▶ _YOUR OBJECTIVE_: Using the data that follows, state the number of lines holding the word "during", and give no other output.

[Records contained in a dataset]

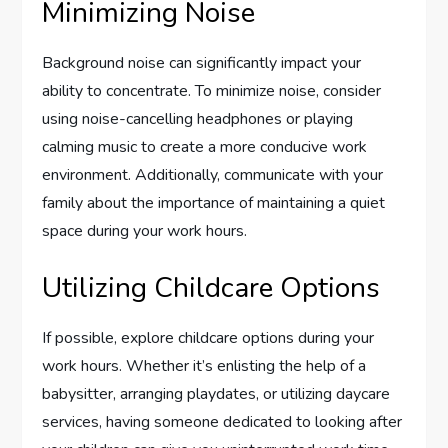
Minimizing Noise
Background noise can significantly impact your
ability to concentrate. To minimize noise, consider
using noise-cancelling headphones or playing
calming music to create a more conducive work
environment. Additionally, communicate with your
family about the importance of maintaining a quiet
space during your work hours.
Utilizing Childcare Options
If possible, explore childcare options during your
work hours. Whether it’s enlisting the help of a
babysitter, arranging playdates, or utilizing daycare
services, having someone dedicated to looking after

▶ _TASK RESPONSE_: 2